In connection with the Offer, Morgan Stanley (the "Stabilisation Manager"), or any of its agents, may (but will be under no obligation to), to the extent permitted by applicable law, over-allot Shares or effect other transactions with a view to supporting the market price of the Shares at a higher level than that which might otherwise prevail in the open market. Morgan Stanley is not required to enter into such transactions and such transactions may be effected on any securities market, over-the-counter market, stock exchange or otherwise and may be undertaken at any time during the period commencing on the date of the commencement of conditional dealings in the Shares on the London Stock Exchange and ending no later than 30 calendar days thereafter. However, there will be no obligation on Morgan Stanley or any of its agents to effect stabilising transactions and there is no assurance that stabilising transactions will be undertaken. Such stabilising measures, if commenced, may be discontinued at any time without prior notice. In no event will measures be taken to stabilise the market price of the Shares above the offer price. Save as required by law or regulation, neither Morgan Stanley nor any of its agents intends to disclose the extent of any over-allotments made and/or stabilisation transactions conducted in relation to the Offer.

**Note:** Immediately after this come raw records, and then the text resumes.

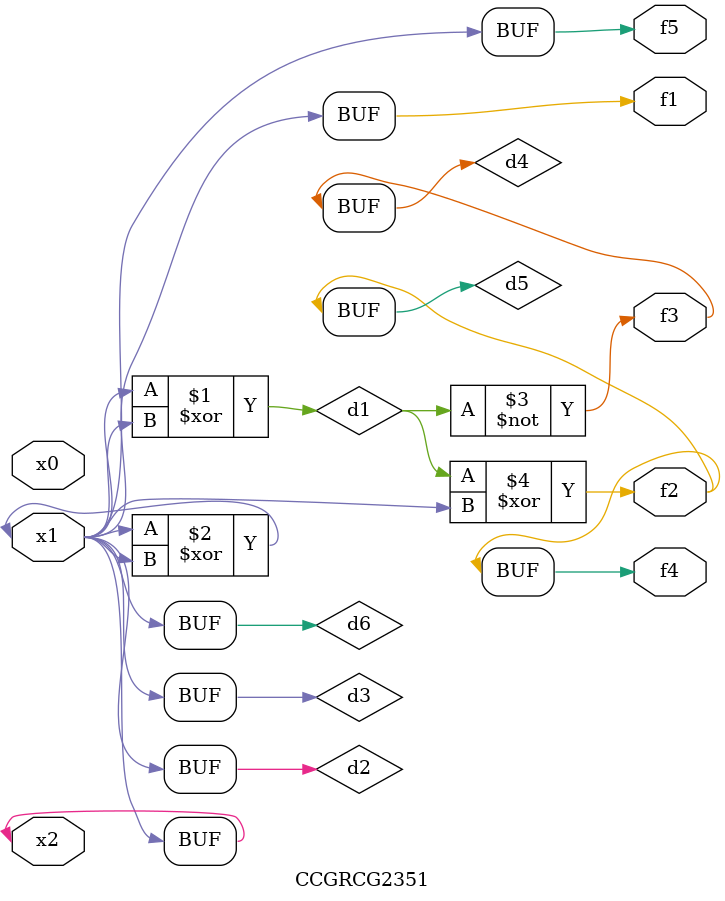
<source format=v>
module CCGRCG2351(
	input x0, x1, x2,
	output f1, f2, f3, f4, f5
);

	wire d1, d2, d3, d4, d5, d6;

	xor (d1, x1, x2);
	buf (d2, x1, x2);
	xor (d3, x1, x2);
	nor (d4, d1);
	xor (d5, d1, d2);
	buf (d6, d2, d3);
	assign f1 = d6;
	assign f2 = d5;
	assign f3 = d4;
	assign f4 = d5;
	assign f5 = d6;
endmodule

</source>
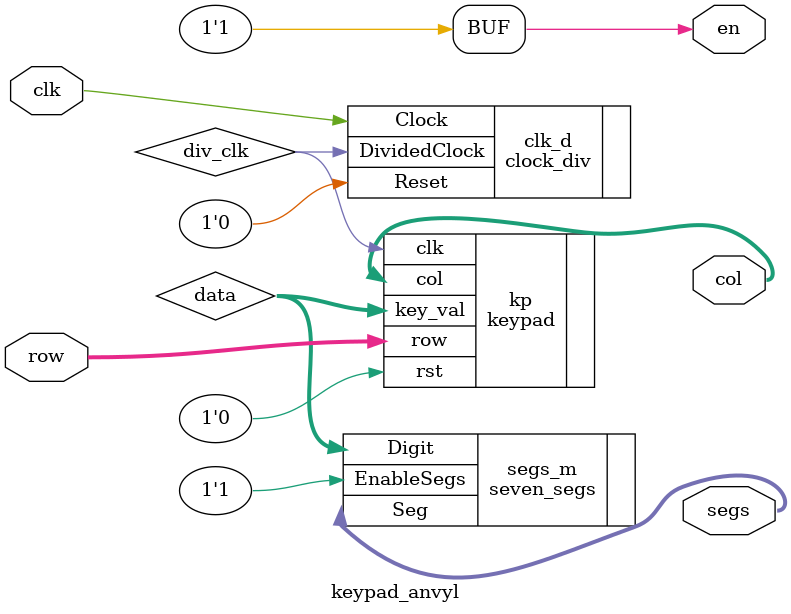
<source format=v>
`timescale 1ns / 1ps
module keypad_anvyl(input clk,
                    input [3:0] row,
                    output [3:0] col,
                    output [6:0] segs,
                    output en);

wire div_clk;
wire [3:0] data;

assign en = 1'b1;

keypad kp(.clk(div_clk),
           .rst(1'b0),
           .row(row),
           .col(col),
           .key_val(data));

clock_div clk_d(.Reset(1'b0),
                .Clock(clk),
                .DividedClock(div_clk));

seven_segs segs_m(.Digit(data),
                  .EnableSegs(1'b1),
                  .Seg(segs));

endmodule
</source>
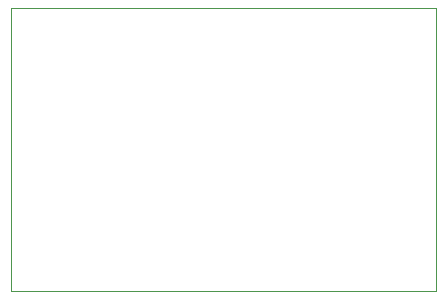
<source format=gbr>
%TF.GenerationSoftware,KiCad,Pcbnew,7.0.9*%
%TF.CreationDate,2025-01-19T19:17:31+09:00*%
%TF.ProjectId,07-OpenMV,30372d4f-7065-46e4-9d56-2e6b69636164,rev?*%
%TF.SameCoordinates,Original*%
%TF.FileFunction,Profile,NP*%
%FSLAX46Y46*%
G04 Gerber Fmt 4.6, Leading zero omitted, Abs format (unit mm)*
G04 Created by KiCad (PCBNEW 7.0.9) date 2025-01-19 19:17:31*
%MOMM*%
%LPD*%
G01*
G04 APERTURE LIST*
%TA.AperFunction,Profile*%
%ADD10C,0.100000*%
%TD*%
G04 APERTURE END LIST*
D10*
X98000000Y-80000000D02*
X134000000Y-80000000D01*
X134000000Y-104000000D01*
X98000000Y-104000000D01*
X98000000Y-80000000D01*
M02*

</source>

In connection with the Offer, the Stabilisation Manager may, for stabilisation purposes, over-allot Shares up to a maximum of 15 per cent. of the total number of Shares comprised in the Offer. For the purposes of allowing it to cover short positions resulting from any such over-allotments and/or from sales of Shares effected by it during the stabilisation period, the Stabilisation Manager will enter into over-allotment arrangements pursuant to which the Stabilisation Manager may purchase or procure purchasers for additional Shares up to a maximum of 15 per cent. of the total number of Shares comprised in the Offer (the "Over-allotment Shares") at the offer price. The over-allotment arrangements will be exercisable in whole or in part, upon notice by the Stabilisation Manager, for 30 calendar days after the commencement of conditional dealings in the Shares on the London Stock Exchange. Any Over-allotment Shares sold by the Stabilisation Manager will be sold on the same terms and conditions as the Shares being sold in the Offer and will form a single class for all purposes with the other Shares.
Certain figures contained in this document, including financial information, have been subject to rounding adjustments. Accordingly, in certain instances, the sum or percentage change of the numbers contained in this document may not conform exactly with the total figure given.